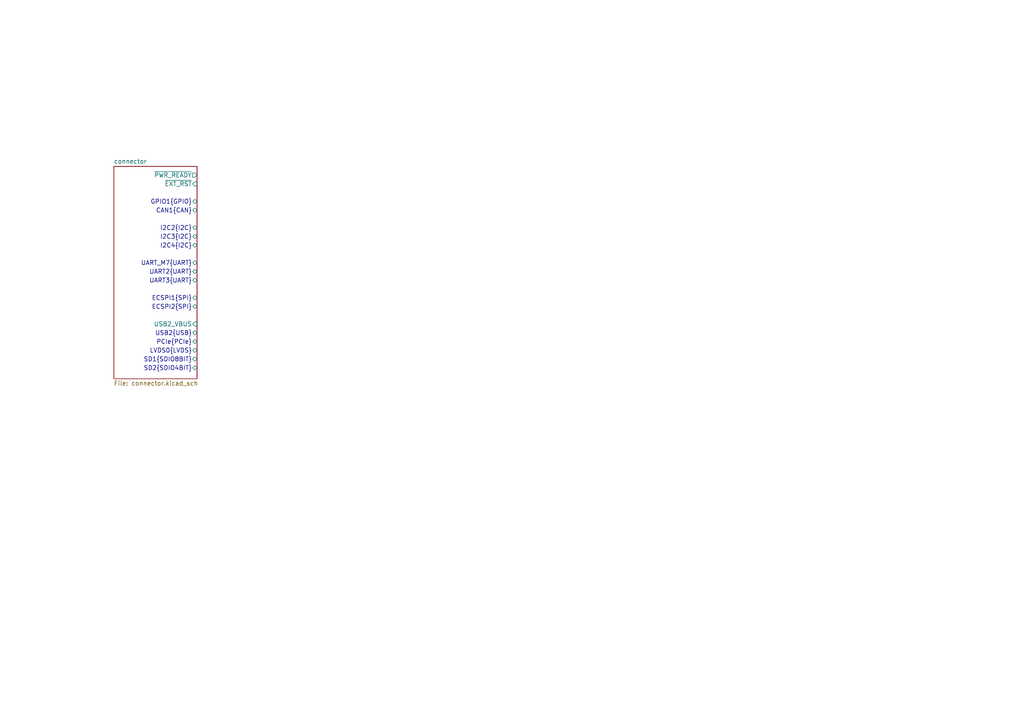
<source format=kicad_sch>
(kicad_sch
	(version 20250114)
	(generator "eeschema")
	(generator_version "9.0")
	(uuid "b4f1f37e-a40e-4754-9526-3b5057cd37da")
	(paper "A4")
	(lib_symbols)
	(sheet
		(at 33.02 48.26)
		(size 24.13 61.595)
		(exclude_from_sim no)
		(in_bom yes)
		(on_board yes)
		(dnp no)
		(fields_autoplaced yes)
		(stroke
			(width 0.1524)
			(type solid)
		)
		(fill
			(color 0 0 0 0.0000)
		)
		(uuid "45ac03a1-2fa7-4648-8a29-efec8399af67")
		(property "Sheetname" "connector"
			(at 33.02 47.5484 0)
			(effects
				(font
					(size 1.27 1.27)
				)
				(justify left bottom)
			)
		)
		(property "Sheetfile" "connector.kicad_sch"
			(at 33.02 110.4396 0)
			(effects
				(font
					(size 1.27 1.27)
				)
				(justify left top)
			)
		)
		(pin "SD2{SDIO4BIT}" bidirectional
			(at 57.15 106.68 0)
			(uuid "de8c75e4-721d-4d66-a640-8e2eee804552")
			(effects
				(font
					(size 1.27 1.27)
				)
				(justify right)
			)
		)
		(pin "CAN1{CAN}" bidirectional
			(at 57.15 60.96 0)
			(uuid "76f8ed7c-3d69-41ad-a727-a42156349cc8")
			(effects
				(font
					(size 1.27 1.27)
				)
				(justify right)
			)
		)
		(pin "LVDS0{LVDS}" bidirectional
			(at 57.15 101.6 0)
			(uuid "3b85d9e2-a22b-437f-b965-3e66689e7a04")
			(effects
				(font
					(size 1.27 1.27)
				)
				(justify right)
			)
		)
		(pin "ECSPI2{SPI}" bidirectional
			(at 57.15 88.9 0)
			(uuid "2a7b5838-e073-409b-824a-fd2ab3217304")
			(effects
				(font
					(size 1.27 1.27)
				)
				(justify right)
			)
		)
		(pin "ECSPI1{SPI}" bidirectional
			(at 57.15 86.36 0)
			(uuid "1f0fc1ee-97ef-4a3c-84f5-4ecf94c34bad")
			(effects
				(font
					(size 1.27 1.27)
				)
				(justify right)
			)
		)
		(pin "SD1{SDIO8BIT}" bidirectional
			(at 57.15 104.14 0)
			(uuid "7d9742c2-c233-4b19-b836-7ba8acc02f2f")
			(effects
				(font
					(size 1.27 1.27)
				)
				(justify right)
			)
		)
		(pin "~{PWR_READY}" output
			(at 57.15 50.8 0)
			(uuid "31eaa618-d455-48ac-997d-ac7657cc611e")
			(effects
				(font
					(size 1.27 1.27)
				)
				(justify right)
			)
		)
		(pin "PCIe{PCIe}" bidirectional
			(at 57.15 99.06 0)
			(uuid "43b20e57-9e06-4f75-bd38-6a20d404e55c")
			(effects
				(font
					(size 1.27 1.27)
				)
				(justify right)
			)
		)
		(pin "I2C4{I2C}" bidirectional
			(at 57.15 71.12 0)
			(uuid "fd4560fd-2557-4471-b7d6-37971475a6c8")
			(effects
				(font
					(size 1.27 1.27)
				)
				(justify right)
			)
		)
		(pin "GPIO1{GPIO}" bidirectional
			(at 57.15 58.42 0)
			(uuid "d4adf1f2-bf8c-4f88-a8cb-e3c0edfcd82c")
			(effects
				(font
					(size 1.27 1.27)
				)
				(justify right)
			)
		)
		(pin "USB2{USB}" bidirectional
			(at 57.15 96.52 0)
			(uuid "3b3bbe68-ece9-4e0b-949a-42dccbf2701f")
			(effects
				(font
					(size 1.27 1.27)
				)
				(justify right)
			)
		)
		(pin "~{EXT_RST}" input
			(at 57.15 53.34 0)
			(uuid "af5fdc74-40ed-4990-8f1c-dbc0f812b747")
			(effects
				(font
					(size 1.27 1.27)
				)
				(justify right)
			)
		)
		(pin "USB2_VBUS" input
			(at 57.15 93.98 0)
			(uuid "4b92ea88-0439-4e06-8b50-822764c3d89e")
			(effects
				(font
					(size 1.27 1.27)
				)
				(justify right)
			)
		)
		(pin "UART2{UART}" bidirectional
			(at 57.15 78.74 0)
			(uuid "bab05c38-69cb-4085-83bd-36d87cc65b0b")
			(effects
				(font
					(size 1.27 1.27)
				)
				(justify right)
			)
		)
		(pin "I2C3{I2C}" bidirectional
			(at 57.15 68.58 0)
			(uuid "6f2c7ba4-2121-4c82-b06f-64a555728a43")
			(effects
				(font
					(size 1.27 1.27)
				)
				(justify right)
			)
		)
		(pin "I2C2{I2C}" bidirectional
			(at 57.15 66.04 0)
			(uuid "3c44002d-65bd-4736-a6a4-87bd007f44c3")
			(effects
				(font
					(size 1.27 1.27)
				)
				(justify right)
			)
		)
		(pin "UART3{UART}" bidirectional
			(at 57.15 81.28 0)
			(uuid "e60785a1-929f-4afe-a49d-0b5010454ce5")
			(effects
				(font
					(size 1.27 1.27)
				)
				(justify right)
			)
		)
		(pin "UART_M7{UART}" bidirectional
			(at 57.15 76.2 0)
			(uuid "ffb246fd-3246-4456-954a-f0789cb260fc")
			(effects
				(font
					(size 1.27 1.27)
				)
				(justify right)
			)
		)
		(instances
			(project "extension-template"
				(path "/b4f1f37e-a40e-4754-9526-3b5057cd37da"
					(page "2")
				)
			)
		)
	)
	(sheet_instances
		(path "/"
			(page "1")
		)
	)
	(embedded_fonts no)
)

</source>
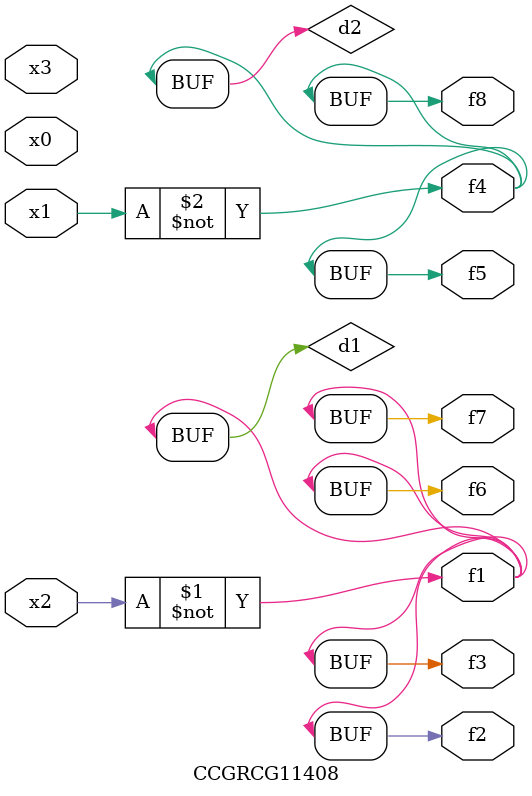
<source format=v>
module CCGRCG11408(
	input x0, x1, x2, x3,
	output f1, f2, f3, f4, f5, f6, f7, f8
);

	wire d1, d2;

	xnor (d1, x2);
	not (d2, x1);
	assign f1 = d1;
	assign f2 = d1;
	assign f3 = d1;
	assign f4 = d2;
	assign f5 = d2;
	assign f6 = d1;
	assign f7 = d1;
	assign f8 = d2;
endmodule

</source>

——

## Activity
Your answer must consist of every line in the listing that contains "assign".

## Response to this exercise
	assign f1 = d1;
	assign f2 = d1;
	assign f3 = d1;
	assign f4 = d2;
	assign f5 = d2;
	assign f6 = d1;
	assign f7 = d1;
	assign f8 = d2;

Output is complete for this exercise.